| PROVIDED MATERIAL |
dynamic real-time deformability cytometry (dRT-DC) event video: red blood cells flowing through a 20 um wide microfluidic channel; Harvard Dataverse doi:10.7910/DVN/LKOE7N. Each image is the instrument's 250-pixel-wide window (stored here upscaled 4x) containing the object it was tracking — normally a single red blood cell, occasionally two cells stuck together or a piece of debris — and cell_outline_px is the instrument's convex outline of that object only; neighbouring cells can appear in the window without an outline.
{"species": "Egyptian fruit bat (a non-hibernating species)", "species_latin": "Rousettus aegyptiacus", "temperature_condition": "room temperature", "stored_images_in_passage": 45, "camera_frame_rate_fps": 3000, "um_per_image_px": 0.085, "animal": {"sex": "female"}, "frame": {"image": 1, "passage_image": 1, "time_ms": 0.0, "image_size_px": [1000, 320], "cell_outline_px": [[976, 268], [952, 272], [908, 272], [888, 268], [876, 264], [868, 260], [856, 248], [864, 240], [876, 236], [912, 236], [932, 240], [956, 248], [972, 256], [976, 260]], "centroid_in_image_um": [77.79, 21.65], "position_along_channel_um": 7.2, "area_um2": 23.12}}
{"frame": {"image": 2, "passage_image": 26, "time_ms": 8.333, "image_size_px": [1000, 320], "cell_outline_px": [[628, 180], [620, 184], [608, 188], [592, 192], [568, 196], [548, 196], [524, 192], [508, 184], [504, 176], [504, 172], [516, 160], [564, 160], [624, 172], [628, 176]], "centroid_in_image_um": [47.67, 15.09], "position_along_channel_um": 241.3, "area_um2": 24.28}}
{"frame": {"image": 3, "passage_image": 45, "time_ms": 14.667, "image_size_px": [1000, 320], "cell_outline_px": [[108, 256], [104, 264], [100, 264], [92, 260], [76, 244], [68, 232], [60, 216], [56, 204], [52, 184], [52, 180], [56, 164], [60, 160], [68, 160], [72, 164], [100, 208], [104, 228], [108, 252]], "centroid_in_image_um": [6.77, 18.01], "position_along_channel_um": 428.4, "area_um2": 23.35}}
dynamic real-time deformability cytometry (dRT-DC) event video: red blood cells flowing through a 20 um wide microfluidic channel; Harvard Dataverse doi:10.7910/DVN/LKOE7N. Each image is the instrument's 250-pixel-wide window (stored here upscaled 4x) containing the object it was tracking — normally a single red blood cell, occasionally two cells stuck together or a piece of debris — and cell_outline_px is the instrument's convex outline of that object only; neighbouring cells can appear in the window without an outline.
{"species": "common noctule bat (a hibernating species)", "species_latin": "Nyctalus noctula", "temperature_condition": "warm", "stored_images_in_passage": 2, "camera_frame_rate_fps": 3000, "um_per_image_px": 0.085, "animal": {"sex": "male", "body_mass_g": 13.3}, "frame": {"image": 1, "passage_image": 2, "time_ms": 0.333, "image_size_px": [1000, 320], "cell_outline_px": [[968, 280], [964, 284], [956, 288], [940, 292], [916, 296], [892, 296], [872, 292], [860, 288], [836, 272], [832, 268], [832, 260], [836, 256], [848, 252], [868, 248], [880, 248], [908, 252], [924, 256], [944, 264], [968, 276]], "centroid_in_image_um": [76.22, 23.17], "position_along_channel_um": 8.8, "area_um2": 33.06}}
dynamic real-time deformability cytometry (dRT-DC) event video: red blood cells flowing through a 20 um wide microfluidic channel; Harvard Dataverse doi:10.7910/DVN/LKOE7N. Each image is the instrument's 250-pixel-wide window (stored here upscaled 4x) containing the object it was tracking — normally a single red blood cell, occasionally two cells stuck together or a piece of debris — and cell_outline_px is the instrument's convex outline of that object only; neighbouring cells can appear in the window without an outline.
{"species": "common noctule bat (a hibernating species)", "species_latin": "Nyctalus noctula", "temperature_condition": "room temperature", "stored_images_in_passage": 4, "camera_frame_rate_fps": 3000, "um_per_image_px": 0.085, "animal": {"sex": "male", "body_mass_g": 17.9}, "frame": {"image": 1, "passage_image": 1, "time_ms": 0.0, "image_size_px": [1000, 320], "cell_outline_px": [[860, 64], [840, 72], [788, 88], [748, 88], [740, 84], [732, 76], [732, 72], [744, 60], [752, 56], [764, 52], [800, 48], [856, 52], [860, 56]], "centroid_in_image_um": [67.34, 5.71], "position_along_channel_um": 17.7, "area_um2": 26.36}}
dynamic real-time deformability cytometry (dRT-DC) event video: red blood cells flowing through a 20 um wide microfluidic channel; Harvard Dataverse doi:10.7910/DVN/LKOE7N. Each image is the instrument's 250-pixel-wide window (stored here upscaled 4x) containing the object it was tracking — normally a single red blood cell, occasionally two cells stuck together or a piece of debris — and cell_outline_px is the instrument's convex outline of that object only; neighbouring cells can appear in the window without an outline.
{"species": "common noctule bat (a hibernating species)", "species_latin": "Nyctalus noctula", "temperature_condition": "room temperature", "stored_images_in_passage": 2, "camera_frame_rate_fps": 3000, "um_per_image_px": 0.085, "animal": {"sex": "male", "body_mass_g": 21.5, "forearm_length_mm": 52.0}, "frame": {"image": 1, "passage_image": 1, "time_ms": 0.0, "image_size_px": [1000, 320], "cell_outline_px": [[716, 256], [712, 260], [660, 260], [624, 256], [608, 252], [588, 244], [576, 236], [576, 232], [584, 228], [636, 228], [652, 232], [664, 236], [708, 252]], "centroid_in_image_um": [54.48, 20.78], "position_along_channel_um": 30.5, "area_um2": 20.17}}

| GIVEN TASK |
Please output every record, keeping each line exact.

| CORRECT RESULT |
dynamic real-time deformability cytometry (dRT-DC) event video: red blood cells flowing through a 20 um wide microfluidic channel; Harvard Dataverse doi:10.7910/DVN/LKOE7N. Each image is the instrument's 250-pixel-wide window (stored here upscaled 4x) containing the object it was tracking — normally a single red blood cell, occasionally two cells stuck together or a piece of debris — and cell_outline_px is the instrument's convex outline of that object only; neighbouring cells can appear in the window without an outline.
{"species": "Egyptian fruit bat (a non-hibernating species)", "species_latin": "Rousettus aegyptiacus", "temperature_condition": "room temperature", "stored_images_in_passage": 45, "camera_frame_rate_fps": 3000, "um_per_image_px": 0.085, "animal": {"sex": "female"}, "frame": {"image": 1, "passage_image": 1, "time_ms": 0.0, "image_size_px": [1000, 320], "cell_outline_px": [[976, 268], [952, 272], [908, 272], [888, 268], [876, 264], [868, 260], [856, 248], [864, 240], [876, 236], [912, 236], [932, 240], [956, 248], [972, 256], [976, 260]], "centroid_in_image_um": [77.79, 21.65], "position_along_channel_um": 7.2, "area_um2": 23.12}}
{"frame": {"image": 2, "passage_image": 26, "time_ms": 8.333, "image_size_px": [1000, 320], "cell_outline_px": [[628, 180], [620, 184], [608, 188], [592, 192], [568, 196], [548, 196], [524, 192], [508, 184], [504, 176], [504, 172], [516, 160], [564, 160], [624, 172], [628, 176]], "centroid_in_image_um": [47.67, 15.09], "position_along_channel_um": 241.3, "area_um2": 24.28}}
{"frame": {"image": 3, "passage_image": 45, "time_ms": 14.667, "image_size_px": [1000, 320], "cell_outline_px": [[108, 256], [104, 264], [100, 264], [92, 260], [76, 244], [68, 232], [60, 216], [56, 204], [52, 184], [52, 180], [56, 164], [60, 160], [68, 160], [72, 164], [100, 208], [104, 228], [108, 252]], "centroid_in_image_um": [6.77, 18.01], "position_along_channel_um": 428.4, "area_um2": 23.35}}
dynamic real-time deformability cytometry (dRT-DC) event video: red blood cells flowing through a 20 um wide microfluidic channel; Harvard Dataverse doi:10.7910/DVN/LKOE7N. Each image is the instrument's 250-pixel-wide window (stored here upscaled 4x) containing the object it was tracking — normally a single red blood cell, occasionally two cells stuck together or a piece of debris — and cell_outline_px is the instrument's convex outline of that object only; neighbouring cells can appear in the window without an outline.
{"species": "common noctule bat (a hibernating species)", "species_latin": "Nyctalus noctula", "temperature_condition": "warm", "stored_images_in_passage": 2, "camera_frame_rate_fps": 3000, "um_per_image_px": 0.085, "animal": {"sex": "male", "body_mass_g": 13.3}, "frame": {"image": 1, "passage_image": 2, "time_ms": 0.333, "image_size_px": [1000, 320], "cell_outline_px": [[968, 280], [964, 284], [956, 288], [940, 292], [916, 296], [892, 296], [872, 292], [860, 288], [836, 272], [832, 268], [832, 260], [836, 256], [848, 252], [868, 248], [880, 248], [908, 252], [924, 256], [944, 264], [968, 276]], "centroid_in_image_um": [76.22, 23.17], "position_along_channel_um": 8.8, "area_um2": 33.06}}
dynamic real-time deformability cytometry (dRT-DC) event video: red blood cells flowing through a 20 um wide microfluidic channel; Harvard Dataverse doi:10.7910/DVN/LKOE7N. Each image is the instrument's 250-pixel-wide window (stored here upscaled 4x) containing the object it was tracking — normally a single red blood cell, occasionally two cells stuck together or a piece of debris — and cell_outline_px is the instrument's convex outline of that object only; neighbouring cells can appear in the window without an outline.
{"species": "common noctule bat (a hibernating species)", "species_latin": "Nyctalus noctula", "temperature_condition": "room temperature", "stored_images_in_passage": 4, "camera_frame_rate_fps": 3000, "um_per_image_px": 0.085, "animal": {"sex": "male", "body_mass_g": 17.9}, "frame": {"image": 1, "passage_image": 1, "time_ms": 0.0, "image_size_px": [1000, 320], "cell_outline_px": [[860, 64], [840, 72], [788, 88], [748, 88], [740, 84], [732, 76], [732, 72], [744, 60], [752, 56], [764, 52], [800, 48], [856, 52], [860, 56]], "centroid_in_image_um": [67.34, 5.71], "position_along_channel_um": 17.7, "area_um2": 26.36}}
dynamic real-time deformability cytometry (dRT-DC) event video: red blood cells flowing through a 20 um wide microfluidic channel; Harvard Dataverse doi:10.7910/DVN/LKOE7N. Each image is the instrument's 250-pixel-wide window (stored here upscaled 4x) containing the object it was tracking — normally a single red blood cell, occasionally two cells stuck together or a piece of debris — and cell_outline_px is the instrument's convex outline of that object only; neighbouring cells can appear in the window without an outline.
{"species": "common noctule bat (a hibernating species)", "species_latin": "Nyctalus noctula", "temperature_condition": "room temperature", "stored_images_in_passage": 2, "camera_frame_rate_fps": 3000, "um_per_image_px": 0.085, "animal": {"sex": "male", "body_mass_g": 21.5, "forearm_length_mm": 52.0}, "frame": {"image": 1, "passage_image": 1, "time_ms": 0.0, "image_size_px": [1000, 320], "cell_outline_px": [[716, 256], [712, 260], [660, 260], [624, 256], [608, 252], [588, 244], [576, 236], [576, 232], [584, 228], [636, 228], [652, 232], [664, 236], [708, 252]], "centroid_in_image_um": [54.48, 20.78], "position_along_channel_um": 30.5, "area_um2": 20.17}}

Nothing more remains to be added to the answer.